Requirement - Exact copy, no pictures: return all the data below as written.
=-=-=-=-=
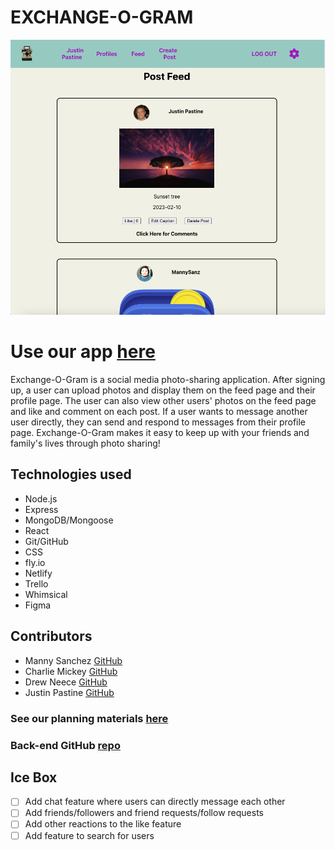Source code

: # EXCHANGE-O-GRAM

![](/public/Screenshot%202023-02-10%20at%209.20.42%20AM.png)

# Use our app [here](https://exchangeagram.netlify.app/)

Exchange-O-Gram is a social media photo-sharing application. After signing up, a user can upload photos and display them on the feed page and their profile page. The user can also view other users' photos on the feed page and like and comment on each post. If a user wants to message another user directly, they can send and respond to messages from their profile page. Exchange-O-Gram makes it easy to keep up with your friends and family's lives through photo sharing!

## Technologies used
- Node.js
- Express
- MongoDB/Mongoose
- React
- Git/GitHub
- CSS
- fly.io
- Netlify
- Trello
- Whimsical
- Figma

## Contributors
- Manny Sanchez [GitHub](https://github.com/mannysanz715)
- Charlie Mickey [GitHub](https://github.com/charlesmickey222)
- Drew Neece [GitHub](https://github.com/dneece522)
- Justin Pastine [GitHub](https://github.com/jpastine)

### See our planning materials [here](https://trello.com/b/hXPvPe0L/unit-3-project)
### Back-end GitHub [repo](https://github.com/charlesmickey222/exchangeagram-back-end)

## Ice Box
- [ ] Add chat feature where users can directly message each other
- [ ] Add friends/followers and friend requests/follow requests
- [ ] Add other reactions to the like feature
- [ ] Add feature to search for users
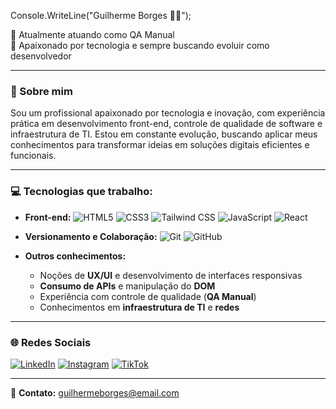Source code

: Console.WriteLine("Guilherme Borges 👨‍💻");

🧪 Atualmente atuando como QA Manual  
🚀 Apaixonado por tecnologia e sempre buscando evoluir como desenvolvedor

---

### 🧠 Sobre mim

Sou um profissional apaixonado por tecnologia e inovação, com experiência prática em desenvolvimento front-end, controle de qualidade de software e infraestrutura de TI. Estou em constante evolução, buscando aplicar meus conhecimentos para transformar ideias em soluções digitais eficientes e funcionais.

---

### 💻 Tecnologias que trabalho:

- **Front-end:**
  ![HTML5](https://img.shields.io/badge/HTML5-E34F26?style=flat&logo=html5&logoColor=white)
  ![CSS3](https://img.shields.io/badge/CSS3-1572B6?style=flat&logo=css3&logoColor=white)
  ![Tailwind CSS](https://img.shields.io/badge/TailwindCSS-06B6D4?style=flat&logo=tailwind-css&logoColor=white)
  ![JavaScript](https://img.shields.io/badge/JavaScript-F7DF1E?style=flat&logo=javascript&logoColor=black)
  ![React](https://img.shields.io/badge/React-20232A?style=flat&logo=react&logoColor=61DAFB)

- **Versionamento e Colaboração:**
  ![Git](https://img.shields.io/badge/Git-F05032?style=flat&logo=git&logoColor=white)
  ![GitHub](https://img.shields.io/badge/GitHub-181717?style=flat&logo=github&logoColor=white)

- **Outros conhecimentos:**
  - Noções de **UX/UI** e desenvolvimento de interfaces responsivas
  - **Consumo de APIs** e manipulação do **DOM**
  - Experiência com controle de qualidade (**QA Manual**)
  - Conhecimentos em **infraestrutura de TI** e **redes**

---

### 🌐 Redes Sociais

[![LinkedIn](https://img.shields.io/badge/LinkedIn-0077B5?style=flat&logo=linkedin&logoColor=white)](https://linkedin.com/in/SEU_USUARIO)
[![Instagram](https://img.shields.io/badge/Instagram-E4405F?style=flat&logo=instagram&logoColor=white)](https://instagram.com/SEU_USUARIO)
[![TikTok](https://img.shields.io/badge/TikTok-000000?style=flat&logo=tiktok&logoColor=white)](https://tiktok.com/@SEU_USUARIO)

---

📩 **Contato:** guilhermeborges@email.com

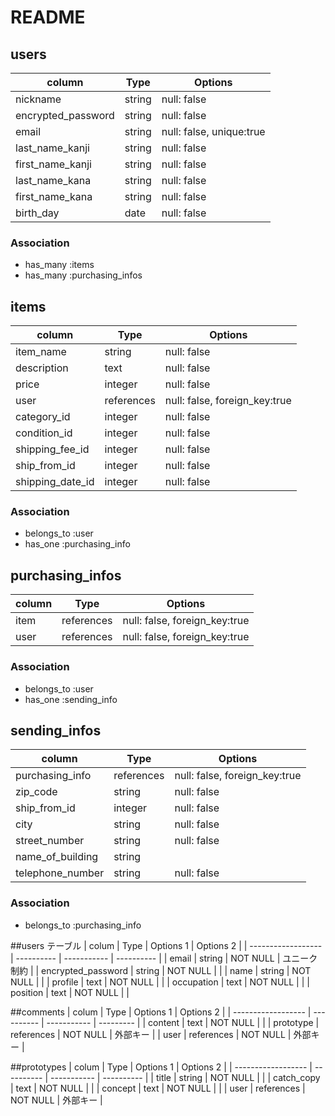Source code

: # README

## users
| column             | Type        | Options                         |
| ------------------ | ----------  | --------------------------------|
| nickname           | string      | null: false                     |
| encrypted_password | string      | null: false                     |
| email              | string      | null: false,  unique:true       |
| last_name_kanji    | string      | null: false                     |
| first_name_kanji   | string      | null: false                     |
| last_name_kana     | string      | null: false                     |
| first_name_kana    | string      | null: false                     |
| birth_day          | date        | null: false                     |

### Association
- has_many :items
- has_many :purchasing_infos


## items
| column             | Type        | Options                         |
| ------------------ | ----------  | ------------------------------- |
| item_name          | string      | null: false                     |
| description        | text        | null: false                     |
| price              | integer     | null: false                     |
| user               | references  | null: false, foreign_key:true   |
| category_id        | integer     | null: false                     |
| condition_id       | integer     | null: false                     |
| shipping_fee_id    | integer     | null: false                     |
| ship_from_id       | integer     | null: false                     |
| shipping_date_id   | integer     | null: false                     |

### Association
- belongs_to :user
- has_one :purchasing_info


## purchasing_infos
| column             | Type        | Options                         |
| ------------------ | ----------  | ------------------------------- |
| item               | references  | null: false, foreign_key:true   |
| user               | references  | null: false, foreign_key:true   |

### Association
- belongs_to :user
- has_one :sending_info


## sending_infos
| column             | Type        | Options                        |
| ------------------ | ----------  | ------------------------------ |
| purchasing_info    | references  | null: false, foreign_key:true  |
| zip_code           | string      | null: false                    |
| ship_from_id       | integer     | null: false                    |
| city               | string      | null: false                    |
| street_number      | string      | null: false                    |
| name_of_building   | string      |                                |
| telephone_number   | string      | null: false                    |


### Association
- belongs_to :purchasing_info


##users テーブル
| colum              | Type        | Options 1   | Options 2  |
| ------------------ | ----------  | ----------- | ---------- |
| email              | string      | NOT NULL    | ユニーク制約 |
| encrypted_password | string      | NOT NULL    |            |
| name               | string      | NOT NULL    |            |
| profile            | text        | NOT NULL    |            |
| occupation         | text        | NOT NULL    |            |
| position           | text        | NOT NULL    |            |

##comments
| colum              | Type        | Options 1   | Options 2 |
| ------------------ | ----------  | ----------- | --------- |
| content            | text        | NOT NULL    |           |
| prototype          | references  | NOT NULL    | 外部キー   |
| user               | references  | NOT NULL    | 外部キー   |

##prototypes
| colum              | Type        | Options 1   | Options 2  |
| ------------------ | ----------  | ----------- | ---------- |
| title              | string      | NOT NULL    |            |
| catch_copy         | text        | NOT NULL    |            |
| concept            | text        | NOT NULL    |            |
| user               | references  | NOT NULL    | 外部キー    |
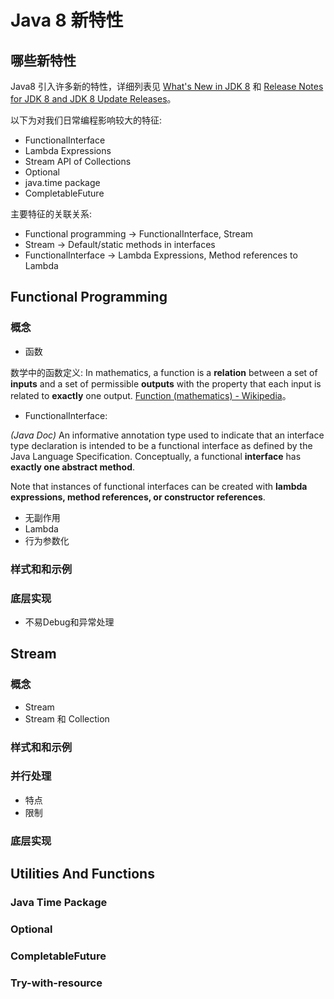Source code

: # Java 8 新特性

## 哪些新特性
Java8 引入许多新的特性，详细列表见 [What's New in JDK 8](http://www.oracle.com/technetwork/java/javase/8-whats-new-2157071.html)
和 [Release Notes for JDK 8 and JDK 8 Update Releases](http://www.oracle.com/technetwork/java/javase/8all-relnotes-2226344.html)。

以下为对我们日常编程影响较大的特征:

- FunctionalInterface
- Lambda Expressions
- Stream API of Collections
- Optional
- java.time package
- CompletableFuture

主要特征的关联关系:
- Functional programming -> FunctionalInterface, Stream
- Stream -> Default/static methods in interfaces
- FunctionalInterface -> Lambda Expressions, Method references to Lambda


## Functional Programming
### 概念
- 函数

数学中的函数定义: In mathematics, a function is a **relation** between a set of **inputs** and a set of permissible **outputs** with the property that each input is related to **exactly** one output. [Function (mathematics) - Wikipedia](https://en.wikipedia.org/wiki/Function_(mathematics))。
- FunctionalInterface:

_(Java Doc)_ An informative annotation type used to indicate that an interface type declaration is intended to be a functional interface as defined by the Java Language Specification.
Conceptually, a functional **interface** has **exactly one abstract method**.

Note that instances of functional interfaces can be created with **lambda expressions, method references, or constructor references**.
- 无副作用
- Lambda
- 行为参数化

### 样式和和示例

### 底层实现
- 不易Debug和异常处理


## Stream
### 概念
- Stream
- Stream 和 Collection

### 样式和和示例

### 并行处理
- 特点
- 限制

### 底层实现


## Utilities And Functions

### Java Time Package

### Optional

### CompletableFuture

### Try-with-resource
=-=-=-=-=
Answer box -
Source code

: # EXCHANGE-O-GRAM

![](/public/Screenshot%202023-02-10%20at%209.20.42%20AM.png)

# Use our app [here](https://exchangeagram.netlify.app/)

Exchange-O-Gram is a social media photo-sharing application. After signing up, a user can upload photos and display them on the feed page and their profile page. The user can also view other users' photos on the feed page and like and comment on each post. If a user wants to message another user directly, they can send and respond to messages from their profile page. Exchange-O-Gram makes it easy to keep up with your friends and family's lives through photo sharing!

## Technologies used
- Node.js
- Express
- MongoDB/Mongoose
- React
- Git/GitHub
- CSS
- fly.io
- Netlify
- Trello
- Whimsical
- Figma

## Contributors
- Manny Sanchez [GitHub](https://github.com/mannysanz715)
- Charlie Mickey [GitHub](https://github.com/charlesmickey222)
- Drew Neece [GitHub](https://github.com/dneece522)
- Justin Pastine [GitHub](https://github.com/jpastine)

### See our planning materials [here](https://trello.com/b/hXPvPe0L/unit-3-project)
### Back-end GitHub [repo](https://github.com/charlesmickey222/exchangeagram-back-end)

## Ice Box
- [ ] Add chat feature where users can directly message each other
- [ ] Add friends/followers and friend requests/follow requests
- [ ] Add other reactions to the like feature
- [ ] Add feature to search for users
Source code

: Console.WriteLine("Guilherme Borges 👨‍💻");

🧪 Atualmente atuando como QA Manual  
🚀 Apaixonado por tecnologia e sempre buscando evoluir como desenvolvedor

---

### 🧠 Sobre mim

Sou um profissional apaixonado por tecnologia e inovação, com experiência prática em desenvolvimento front-end, controle de qualidade de software e infraestrutura de TI. Estou em constante evolução, buscando aplicar meus conhecimentos para transformar ideias em soluções digitais eficientes e funcionais.

---

### 💻 Tecnologias que trabalho:

- **Front-end:**
  ![HTML5](https://img.shields.io/badge/HTML5-E34F26?style=flat&logo=html5&logoColor=white)
  ![CSS3](https://img.shields.io/badge/CSS3-1572B6?style=flat&logo=css3&logoColor=white)
  ![Tailwind CSS](https://img.shields.io/badge/TailwindCSS-06B6D4?style=flat&logo=tailwind-css&logoColor=white)
  ![JavaScript](https://img.shields.io/badge/JavaScript-F7DF1E?style=flat&logo=javascript&logoColor=black)
  ![React](https://img.shields.io/badge/React-20232A?style=flat&logo=react&logoColor=61DAFB)

- **Versionamento e Colaboração:**
  ![Git](https://img.shields.io/badge/Git-F05032?style=flat&logo=git&logoColor=white)
  ![GitHub](https://img.shields.io/badge/GitHub-181717?style=flat&logo=github&logoColor=white)

- **Outros conhecimentos:**
  - Noções de **UX/UI** e desenvolvimento de interfaces responsivas
  - **Consumo de APIs** e manipulação do **DOM**
  - Experiência com controle de qualidade (**QA Manual**)
  - Conhecimentos em **infraestrutura de TI** e **redes**

---

### 🌐 Redes Sociais

[![LinkedIn](https://img.shields.io/badge/LinkedIn-0077B5?style=flat&logo=linkedin&logoColor=white)](https://linkedin.com/in/SEU_USUARIO)
[![Instagram](https://img.shields.io/badge/Instagram-E4405F?style=flat&logo=instagram&logoColor=white)](https://instagram.com/SEU_USUARIO)
[![TikTok](https://img.shields.io/badge/TikTok-000000?style=flat&logo=tiktok&logoColor=white)](https://tiktok.com/@SEU_USUARIO)

---

📩 **Contato:** guilhermeborges@email.com

Source code

: # README

## users
| column             | Type        | Options                         |
| ------------------ | ----------  | --------------------------------|
| nickname           | string      | null: false                     |
| encrypted_password | string      | null: false                     |
| email              | string      | null: false,  unique:true       |
| last_name_kanji    | string      | null: false                     |
| first_name_kanji   | string      | null: false                     |
| last_name_kana     | string      | null: false                     |
| first_name_kana    | string      | null: false                     |
| birth_day          | date        | null: false                     |

### Association
- has_many :items
- has_many :purchasing_infos


## items
| column             | Type        | Options                         |
| ------------------ | ----------  | ------------------------------- |
| item_name          | string      | null: false                     |
| description        | text        | null: false                     |
| price              | integer     | null: false                     |
| user               | references  | null: false, foreign_key:true   |
| category_id        | integer     | null: false                     |
| condition_id       | integer     | null: false                     |
| shipping_fee_id    | integer     | null: false                     |
| ship_from_id       | integer     | null: false                     |
| shipping_date_id   | integer     | null: false                     |

### Association
- belongs_to :user
- has_one :purchasing_info


## purchasing_infos
| column             | Type        | Options                         |
| ------------------ | ----------  | ------------------------------- |
| item               | references  | null: false, foreign_key:true   |
| user               | references  | null: false, foreign_key:true   |

### Association
- belongs_to :user
- has_one :sending_info


## sending_infos
| column             | Type        | Options                        |
| ------------------ | ----------  | ------------------------------ |
| purchasing_info    | references  | null: false, foreign_key:true  |
| zip_code           | string      | null: false                    |
| ship_from_id       | integer     | null: false                    |
| city               | string      | null: false                    |
| street_number      | string      | null: false                    |
| name_of_building   | string      |                                |
| telephone_number   | string      | null: false                    |


### Association
- belongs_to :purchasing_info


##users テーブル
| colum              | Type        | Options 1   | Options 2  |
| ------------------ | ----------  | ----------- | ---------- |
| email              | string      | NOT NULL    | ユニーク制約 |
| encrypted_password | string      | NOT NULL    |            |
| name               | string      | NOT NULL    |            |
| profile            | text        | NOT NULL    |            |
| occupation         | text        | NOT NULL    |            |
| position           | text        | NOT NULL    |            |

##comments
| colum              | Type        | Options 1   | Options 2 |
| ------------------ | ----------  | ----------- | --------- |
| content            | text        | NOT NULL    |           |
| prototype          | references  | NOT NULL    | 外部キー   |
| user               | references  | NOT NULL    | 外部キー   |

##prototypes
| colum              | Type        | Options 1   | Options 2  |
| ------------------ | ----------  | ----------- | ---------- |
| title              | string      | NOT NULL    |            |
| catch_copy         | text        | NOT NULL    |            |
| concept            | text        | NOT NULL    |            |
| user               | references  | NOT NULL    | 外部キー    |
Source code

: # Java 8 新特性

## 哪些新特性
Java8 引入许多新的特性，详细列表见 [What's New in JDK 8](http://www.oracle.com/technetwork/java/javase/8-whats-new-2157071.html)
和 [Release Notes for JDK 8 and JDK 8 Update Releases](http://www.oracle.com/technetwork/java/javase/8all-relnotes-2226344.html)。

以下为对我们日常编程影响较大的特征:

- FunctionalInterface
- Lambda Expressions
- Stream API of Collections
- Optional
- java.time package
- CompletableFuture

主要特征的关联关系:
- Functional programming -> FunctionalInterface, Stream
- Stream -> Default/static methods in interfaces
- FunctionalInterface -> Lambda Expressions, Method references to Lambda


## Functional Programming
### 概念
- 函数

数学中的函数定义: In mathematics, a function is a **relation** between a set of **inputs** and a set of permissible **outputs** with the property that each input is related to **exactly** one output. [Function (mathematics) - Wikipedia](https://en.wikipedia.org/wiki/Function_(mathematics))。
- FunctionalInterface:

_(Java Doc)_ An informative annotation type used to indicate that an interface type declaration is intended to be a functional interface as defined by the Java Language Specification.
Conceptually, a functional **interface** has **exactly one abstract method**.

Note that instances of functional interfaces can be created with **lambda expressions, method references, or constructor references**.
- 无副作用
- Lambda
- 行为参数化

### 样式和和示例

### 底层实现
- 不易Debug和异常处理


## Stream
### 概念
- Stream
- Stream 和 Collection

### 样式和和示例

### 并行处理
- 特点
- 限制

### 底层实现


## Utilities And Functions

### Java Time Package

### Optional

### CompletableFuture

### Try-with-resource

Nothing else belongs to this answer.